Bill 96 (Loi 14) Compliance Posture
Quebec's Loi 14 ("Bill 96") strengthens the Charter of the French language. Kolekt's voice + messaging stack is built so operators serving Quebec callers can comply by default — French-first detection, French-language follow-ups, and a documented review path.
Last updated: 2026-04-29
Working draft
Kolekt is in private beta. This document is a working draft and will be reviewed by Growthify Ltd's legal counsel before any customer data is collected. Operators considering Kolekt for regulated workloads should request the executed version when it issues.
What Bill 96 requires
Bill 96 amends the Charter of the French language to make French the language of business in Quebec — including the language in which goods and services are offered to consumers. For phone-based customer service, that means a Quebec consumer must be able to be served in French from the very first interaction, without having to ask.
The Office québécois de la langue française (OQLF) enforces the Charter. Operators serving Quebec residents are responsible for compliance; Kolekt's role is to make compliance the default behaviour of the voice + messaging stack rather than something operators have to bolt on.
How Kolekt supports compliance
Four pieces of the platform line up directly with Bill 96 expectations:
- French-first detection — the voice agent is configured multilingually (EN + Quebec French + Spanish) and detects the caller's language within the first utterance. Quebec callers who open in French are served in French immediately; no "press 2 for French" gate.
- Mid-call language switching — if the caller switches mid-conversation, the agent follows. The final language used in the call is captured and stored on the call record so downstream messages stay in the same language.
- French-language follow-ups — SMS and email follow-ups to Quebec callers are drafted in French (Quebec idiom) using the caller's detected language. The operator receives their own alert in the language of their tenant default, so French-speaking operators stay in French throughout.
- Quebec French voice model — the synthesized voice is calibrated for Quebec French (joual-aware) rather than Parisian French, so callers hear a regional voice that matches their expectation.
Operator obligations
Bill 96 places the compliance obligation on the operator (the business serving the Quebec consumer), not on Kolekt. Operators are responsible for: identifying which of their phone numbers serve Quebec callers; configuring the voice agent's language pool to include Quebec French for those numbers; and ensuring any human escalation path can also serve callers in French.
Kolekt provides the technical surface. Operators retain ultimate responsibility for the legal posture of their own service to Quebec consumers and should consult Quebec counsel for jurisdiction-specific obligations beyond the platform defaults.
What's recorded on each call
For audit purposes, every call captures the language ElevenLabs detected (or the final language at end-of-call when the caller switched). The detected language is stored on the call record and propagated to the lead, so any later operator review can confirm that French-speaking Quebec callers received French service.

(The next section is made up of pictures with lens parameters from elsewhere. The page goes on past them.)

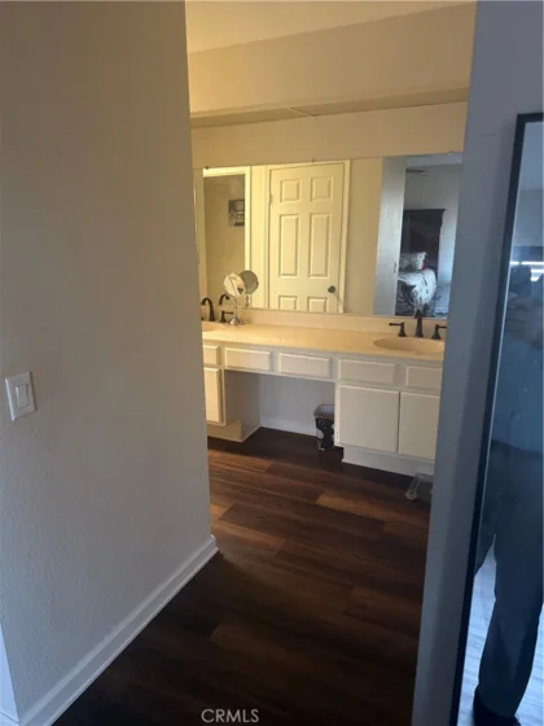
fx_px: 503
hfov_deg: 56.8
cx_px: 272
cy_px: 363
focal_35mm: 24
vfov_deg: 71.6
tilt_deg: -13.1
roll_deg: +1.0
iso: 200
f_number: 1.78
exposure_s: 1/102
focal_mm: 6.76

Right to be served in French
A Quebec caller can ask to be served in French at any point during a call. Kolekt's multilingual voice agent honours the request immediately by switching language; if the caller specifically requests a French-speaking human, the platform routes the call per the operator's escalation configuration.
Counsel review
This posture page is reviewed by Quebec counsel before each major release that touches voice or messaging behaviour. The "Last reviewed" date at the top of the page tracks that pass; material changes between reviews are flagged in the platform changelog.
Updates
Operators are notified of material changes to this posture by email; the updated text is effective on the next call after the operator confirms.